(Stored data entries)

============

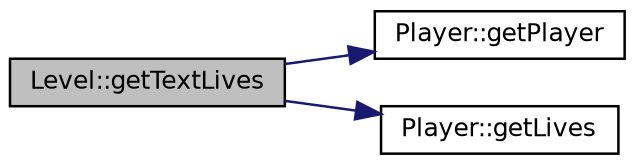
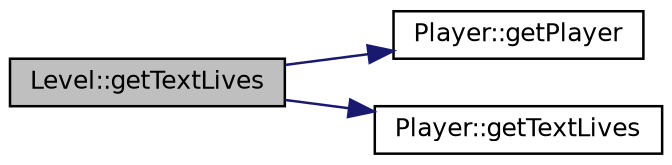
  digraph {
    rankdir=LR
    node [color=black fillcolor=white fontname=Helvetica fontsize=10 shape=record style=filled]
    edge [color=midnightblue fontname=Helvetica fontsize=10 labelfontname=Helvetica labelfontsize=10 style=solid]
    n1 [fillcolor=grey75 fontcolor=black height=0.2 label="Level::getTextLives" width=0.4]
    n2 [height=0.2 label="Player::getPlayer" width=0.4]
-   n3 [height=0.2 label="Player::getLives" width=0.4]
+   n3 [height=0.2 label="Player::getTextLives" width=0.4]
    n1 -> n2
    n1 -> n3
  }
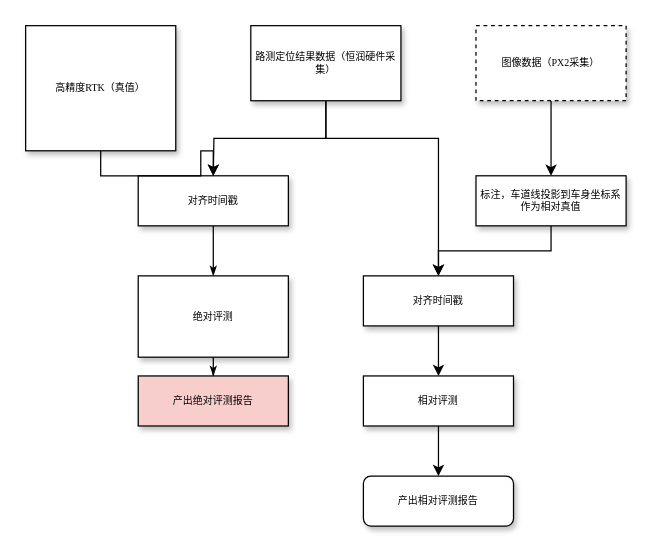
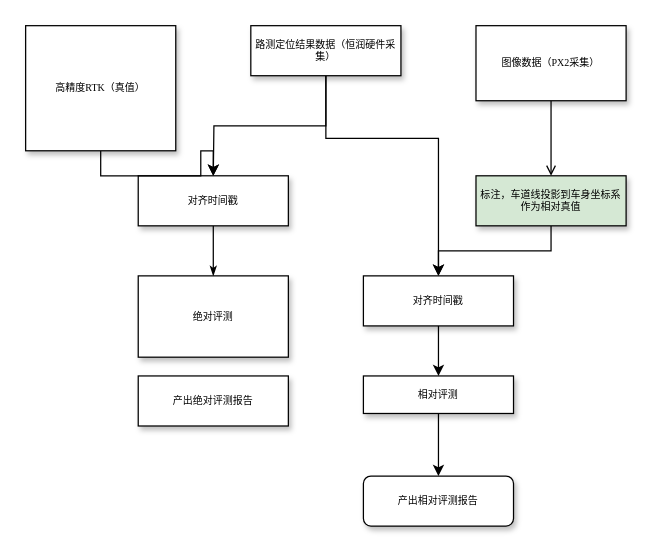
  <mxCell id="0" />
  <mxCell id="1" parent="0" />
  <mxCell id="2" style="edgeStyle=orthogonalEdgeStyle;rounded=0;orthogonalLoop=1;jettySize=auto;html=1;exitX=0.5;exitY=1;exitDx=0;exitDy=0;" edge="1" parent="1" source="4"><mxGeometry relative="1" as="geometry"><mxPoint x="350" y="220" as="targetPoint" /><Array as="points"><mxPoint x="260" y="110" /><mxPoint x="350" y="110" /></Array></mxGeometry></mxCell>
  <mxCell id="3" style="edgeStyle=orthogonalEdgeStyle;rounded=0;orthogonalLoop=1;jettySize=auto;html=1;exitX=0.5;exitY=1;exitDx=0;exitDy=0;" edge="1" parent="1" source="4"><mxGeometry relative="1" as="geometry"><mxPoint x="170" y="140" as="targetPoint" /></mxGeometry></mxCell>
- <mxCell id="4" value="路测定位结果数据（恒润硬件采集）" style="rounded=0;whiteSpace=wrap;html=1;shadow=1;labelBackgroundColor=none;strokeWidth=1;fontFamily=Verdana;fontSize=8;align=center;" parent="1" vertex="1"><mxGeometry x="200" y="20" width="120" height="60" as="geometry" /></mxCell>
+ <mxCell id="4" value="路测定位结果数据（恒润硬件采集）" style="rounded=0;whiteSpace=wrap;html=1;shadow=1;labelBackgroundColor=none;strokeWidth=1;fontFamily=Verdana;fontSize=8;align=center;" parent="1" vertex="1"><mxGeometry x="200" y="20" width="120" height="40" as="geometry" /></mxCell>
  <mxCell id="5" style="edgeStyle=orthogonalEdgeStyle;rounded=0;html=1;labelBackgroundColor=none;startSize=5;endArrow=classicThin;endFill=1;endSize=5;jettySize=auto;orthogonalLoop=1;strokeWidth=1;fontFamily=Verdana;fontSize=8" parent="1" source="6" target="12" edge="1"><mxGeometry relative="1" as="geometry" /></mxCell>
  <mxCell id="6" value="对齐时间戳" style="whiteSpace=wrap;html=1;rounded=0;shadow=1;labelBackgroundColor=none;strokeWidth=1;fontFamily=Verdana;fontSize=8;align=center;" parent="1" vertex="1"><mxGeometry x="110" y="140" width="120" height="40" as="geometry" /></mxCell>
  <mxCell id="7" value="" style="edgeStyle=orthogonalEdgeStyle;rounded=0;orthogonalLoop=1;jettySize=auto;html=1;entryX=0.5;entryY=0;entryDx=0;entryDy=0;" edge="1" parent="1" source="8" target="14"><mxGeometry relative="1" as="geometry" /></mxCell>
- <mxCell id="8" value="标注，车道线投影到车身坐标系作为相对真值" style="whiteSpace=wrap;html=1;rounded=0;shadow=1;labelBackgroundColor=none;strokeWidth=1;fontFamily=Verdana;fontSize=8;align=center;" parent="1" vertex="1"><mxGeometry x="380" y="140" width="120" height="40" as="geometry" /></mxCell>
+ <mxCell id="8" value="标注，车道线投影到车身坐标系作为相对真值" style="whiteSpace=wrap;html=1;rounded=0;shadow=1;labelBackgroundColor=none;strokeWidth=1;fontFamily=Verdana;fontSize=8;align=center;fillColor=#d5e8d4;" parent="1" vertex="1"><mxGeometry x="380" y="140" width="120" height="40" as="geometry" /></mxCell>
  <mxCell id="9" style="edgeStyle=orthogonalEdgeStyle;rounded=0;orthogonalLoop=1;jettySize=auto;html=1;exitX=0.5;exitY=1;exitDx=0;exitDy=0;entryX=0.5;entryY=0;entryDx=0;entryDy=0;" edge="1" parent="1" source="10" target="20"><mxGeometry relative="1" as="geometry" /></mxCell>
- <mxCell id="10" value="相对评测" style="whiteSpace=wrap;html=1;rounded=0;shadow=1;labelBackgroundColor=none;strokeWidth=1;fontFamily=Verdana;fontSize=8;align=center;" vertex="1" parent="1"><mxGeometry x="290" y="300" width="120" height="40" as="geometry" /></mxCell>
- <mxCell id="11" style="edgeStyle=orthogonalEdgeStyle;rounded=0;html=1;labelBackgroundColor=none;startSize=5;endArrow=classicThin;endFill=1;endSize=5;jettySize=auto;orthogonalLoop=1;strokeWidth=1;fontFamily=Verdana;fontSize=8" parent="1" source="12" target="15" edge="1"><mxGeometry relative="1" as="geometry" /></mxCell>
+ <mxCell id="10" value="相对评测" style="whiteSpace=wrap;html=1;rounded=0;shadow=1;labelBackgroundColor=none;strokeWidth=1;fontFamily=Verdana;fontSize=8;align=center;" vertex="1" parent="1"><mxGeometry x="290" y="300" width="120" height="30" as="geometry" /></mxCell>
  <mxCell id="12" value="绝对评测" style="whiteSpace=wrap;html=1;rounded=0;shadow=1;labelBackgroundColor=none;strokeWidth=1;fontFamily=Verdana;fontSize=8;align=center;spacing=6;" parent="1" vertex="1"><mxGeometry x="110" y="220" width="120" height="65" as="geometry" /></mxCell>
  <mxCell id="13" style="edgeStyle=orthogonalEdgeStyle;rounded=0;orthogonalLoop=1;jettySize=auto;html=1;exitX=0.5;exitY=1;exitDx=0;exitDy=0;entryX=0.5;entryY=0;entryDx=0;entryDy=0;" edge="1" parent="1" source="14" target="10"><mxGeometry relative="1" as="geometry" /></mxCell>
  <mxCell id="14" value="对齐时间戳" style="whiteSpace=wrap;html=1;rounded=0;shadow=1;labelBackgroundColor=none;strokeWidth=1;fontFamily=Verdana;fontSize=8;align=center;spacing=6;" parent="1" vertex="1"><mxGeometry x="290" y="220" width="120" height="40" as="geometry" /></mxCell>
- <mxCell id="15" value="产出绝对评测报告" style="whiteSpace=wrap;html=1;rounded=0;shadow=1;labelBackgroundColor=none;strokeWidth=1;fontFamily=Verdana;fontSize=8;align=center;fillColor=#f8cecc;" parent="1" vertex="1"><mxGeometry x="110" y="300" width="120" height="40" as="geometry" /></mxCell>
+ <mxCell id="15" value="产出绝对评测报告" style="whiteSpace=wrap;html=1;rounded=0;shadow=1;labelBackgroundColor=none;strokeWidth=1;fontFamily=Verdana;fontSize=8;align=center;" parent="1" vertex="1"><mxGeometry x="110" y="300" width="120" height="40" as="geometry" /></mxCell>
  <mxCell id="16" style="edgeStyle=orthogonalEdgeStyle;rounded=0;orthogonalLoop=1;jettySize=auto;html=1;exitX=0.5;exitY=1;exitDx=0;exitDy=0;entryX=0.5;entryY=0;entryDx=0;entryDy=0;" edge="1" parent="1" source="17" target="6"><mxGeometry relative="1" as="geometry" /></mxCell>
  <mxCell id="17" value="高精度RTK（真值）" style="rounded=0;whiteSpace=wrap;html=1;shadow=1;labelBackgroundColor=none;strokeWidth=1;fontFamily=Verdana;fontSize=8;align=center;" vertex="1" parent="1"><mxGeometry x="20" y="20" width="120" height="100" as="geometry" /></mxCell>
- <mxCell id="18" style="edgeStyle=orthogonalEdgeStyle;rounded=0;orthogonalLoop=1;jettySize=auto;html=1;exitX=0.5;exitY=1;exitDx=0;exitDy=0;" edge="1" parent="1" source="19" target="8"><mxGeometry relative="1" as="geometry" /></mxCell>
- <mxCell id="19" value="图像数据（PX2采集）" style="rounded=0;whiteSpace=wrap;html=1;shadow=1;labelBackgroundColor=none;strokeWidth=1;fontFamily=Verdana;fontSize=8;align=center;dashed=1;" vertex="1" parent="1"><mxGeometry x="380" y="20" width="120" height="60" as="geometry" /></mxCell>
+ <mxCell id="18" style="edgeStyle=orthogonalEdgeStyle;rounded=0;orthogonalLoop=1;jettySize=auto;html=1;exitX=0.5;exitY=1;exitDx=0;exitDy=0;endArrow=open;" edge="1" parent="1" source="19" target="8"><mxGeometry relative="1" as="geometry" /></mxCell>
+ <mxCell id="19" value="图像数据（PX2采集）" style="rounded=0;whiteSpace=wrap;html=1;shadow=1;labelBackgroundColor=none;strokeWidth=1;fontFamily=Verdana;fontSize=8;align=center;" vertex="1" parent="1"><mxGeometry x="380" y="20" width="120" height="60" as="geometry" /></mxCell>
  <mxCell id="20" value="产出相对评测报告" style="whiteSpace=wrap;html=1;shadow=1;labelBackgroundColor=none;strokeWidth=1;fontFamily=Verdana;fontSize=8;align=center;rounded=1;" vertex="1" parent="1"><mxGeometry x="290" y="380" width="120" height="40" as="geometry" /></mxCell>
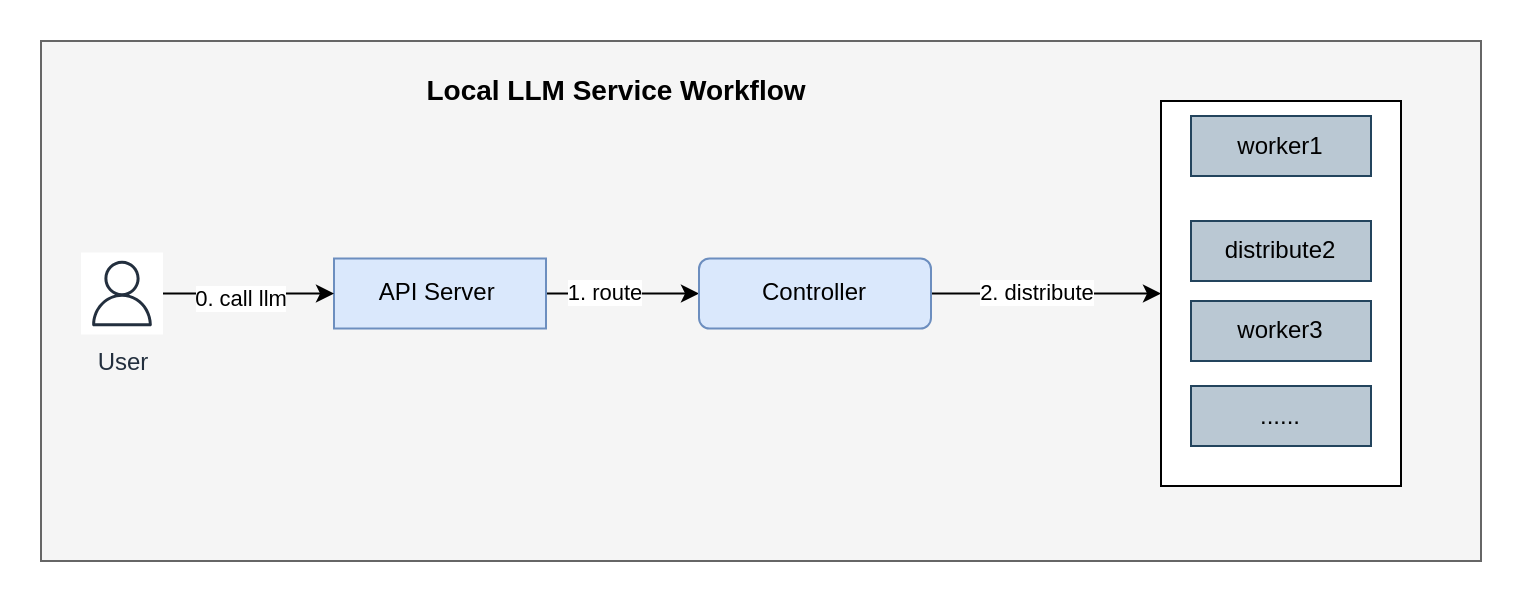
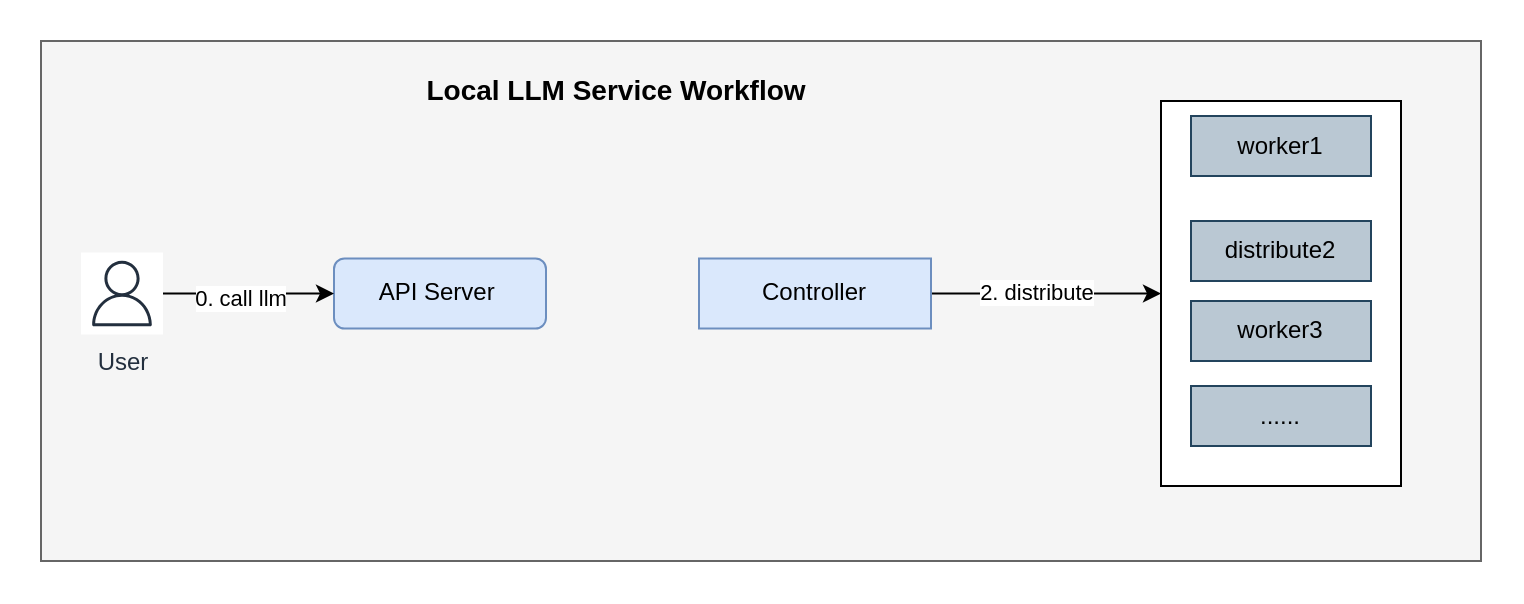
  <mxCell id="0" />
  <mxCell id="1" parent="0" />
  <mxCell id="2" value="" style="rounded=0;whiteSpace=wrap;html=1;fillColor=#f5f5f5;strokeColor=#666666;fontColor=#333333;" parent="1" vertex="1"><mxGeometry x="20" y="20" width="720" height="260" as="geometry" /></mxCell>
- <mxCell id="3" style="edgeStyle=orthogonalEdgeStyle;rounded=0;orthogonalLoop=1;jettySize=auto;html=1;entryX=0;entryY=0.5;entryDx=0;entryDy=0;" parent="1" source="5" target="8" edge="1"><mxGeometry relative="1" as="geometry" /></mxCell>
- <mxCell id="4" value="1. route" style="edgeLabel;html=1;align=center;verticalAlign=middle;resizable=0;points=[];rounded=0;" parent="3" vertex="1" connectable="0"><mxGeometry x="-0.242" y="1" relative="1" as="geometry"><mxPoint as="offset" /></mxGeometry></mxCell>
- <mxCell id="5" value="API Server&amp;nbsp;" style="rounded=0;whiteSpace=wrap;html=1;fillColor=#dae8fc;strokeColor=#6c8ebf;" parent="1" vertex="1"><mxGeometry x="166.5" y="128.75" width="106" height="35" as="geometry" /></mxCell>
+ <mxCell id="5" value="API Server&amp;nbsp;" style="whiteSpace=wrap;html=1;fillColor=#dae8fc;strokeColor=#6c8ebf;rounded=1;" parent="1" vertex="1"><mxGeometry x="166.5" y="128.75" width="106" height="35" as="geometry" /></mxCell>
  <mxCell id="6" style="edgeStyle=orthogonalEdgeStyle;rounded=0;orthogonalLoop=1;jettySize=auto;html=1;entryX=0;entryY=0.5;entryDx=0;entryDy=0;" parent="1" source="8" target="9" edge="1"><mxGeometry relative="1" as="geometry"><mxPoint x="530" y="131.75" as="targetPoint" /></mxGeometry></mxCell>
  <mxCell id="7" value="2. distribute" style="edgeLabel;html=1;align=center;verticalAlign=middle;resizable=0;points=[];rounded=0;" parent="6" vertex="1" connectable="0"><mxGeometry x="-0.104" y="1" relative="1" as="geometry"><mxPoint as="offset" /></mxGeometry></mxCell>
- <mxCell id="8" value="Controller" style="whiteSpace=wrap;html=1;fillColor=#dae8fc;strokeColor=#6c8ebf;rounded=1;" parent="1" vertex="1"><mxGeometry x="349" y="128.75" width="116" height="35" as="geometry" /></mxCell>
+ <mxCell id="8" value="Controller" style="rounded=0;whiteSpace=wrap;html=1;fillColor=#dae8fc;strokeColor=#6c8ebf;" parent="1" vertex="1"><mxGeometry x="349" y="128.75" width="116" height="35" as="geometry" /></mxCell>
  <mxCell id="9" value="" style="rounded=0;whiteSpace=wrap;html=1;" parent="1" vertex="1"><mxGeometry x="580" y="50" width="120" height="192.5" as="geometry" /></mxCell>
  <mxCell id="10" value="distribute2" style="rounded=0;whiteSpace=wrap;html=1;fillColor=#bac8d3;strokeColor=#23445d;" parent="1" vertex="1"><mxGeometry x="595" y="110" width="90" height="30" as="geometry" /></mxCell>
  <mxCell id="11" value="worker1" style="rounded=0;whiteSpace=wrap;html=1;fillColor=#bac8d3;strokeColor=#23445d;" parent="1" vertex="1"><mxGeometry x="595" y="57.5" width="90" height="30" as="geometry" /></mxCell>
  <mxCell id="12" value="worker3" style="rounded=0;whiteSpace=wrap;html=1;fillColor=#bac8d3;strokeColor=#23445d;" parent="1" vertex="1"><mxGeometry x="595" y="150" width="90" height="30" as="geometry" /></mxCell>
  <mxCell id="13" value="......" style="rounded=0;whiteSpace=wrap;html=1;fillColor=#bac8d3;strokeColor=#23445d;" parent="1" vertex="1"><mxGeometry x="595" y="192.5" width="90" height="30" as="geometry" /></mxCell>
  <mxCell id="14" style="edgeStyle=orthogonalEdgeStyle;rounded=0;orthogonalLoop=1;jettySize=auto;html=1;entryX=0;entryY=0.5;entryDx=0;entryDy=0;fontSize=14;" parent="1" source="16" target="5" edge="1"><mxGeometry relative="1" as="geometry"><mxPoint x="90" y="146.75" as="sourcePoint" /><mxPoint x="163.25" y="146.25" as="targetPoint" /></mxGeometry></mxCell>
  <mxCell id="15" value="0. call llm" style="edgeLabel;html=1;align=center;verticalAlign=middle;resizable=0;points=[];rounded=0;" parent="14" vertex="1" connectable="0"><mxGeometry x="-0.146" y="-1" relative="1" as="geometry"><mxPoint x="1" y="1" as="offset" /></mxGeometry></mxCell>
  <mxCell id="16" value="User" style="outlineConnect=0;fontColor=#232F3E;gradientColor=none;strokeColor=#232F3E;fillColor=#ffffff;dashed=0;verticalLabelPosition=bottom;verticalAlign=top;align=center;html=1;fontSize=12;fontStyle=0;aspect=fixed;shape=mxgraph.aws4.resourceIcon;resIcon=mxgraph.aws4.user;rounded=0;" parent="1" vertex="1"><mxGeometry x="40" y="125.75" width="41" height="41" as="geometry" /></mxCell>
  <mxCell id="17" value="Local LLM Service Workflow" style="text;html=1;strokeColor=none;fillColor=none;align=center;verticalAlign=middle;whiteSpace=wrap;rounded=0;fontStyle=1;fontSize=14;" parent="1" vertex="1"><mxGeometry x="177.5" y="30" width="260" height="30" as="geometry" /></mxCell>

============

Please copy everything from the start of the records down to the line that contains "edge [color=midnightblue fontname=Helvetica", substituting "darkgreen" for "midnightblue" and keeping all else unchanged. Leave the pictures out of your answer.

**Response**
  digraph {
    rankdir=LR
    node [color=black fillcolor=white fontname=Helvetica fontsize=10 shape=record style=filled]
    edge [color=darkgreen fontname=Helvetica fontsize=10 labelfontname=Helvetica labelfontsize=10 style=solid]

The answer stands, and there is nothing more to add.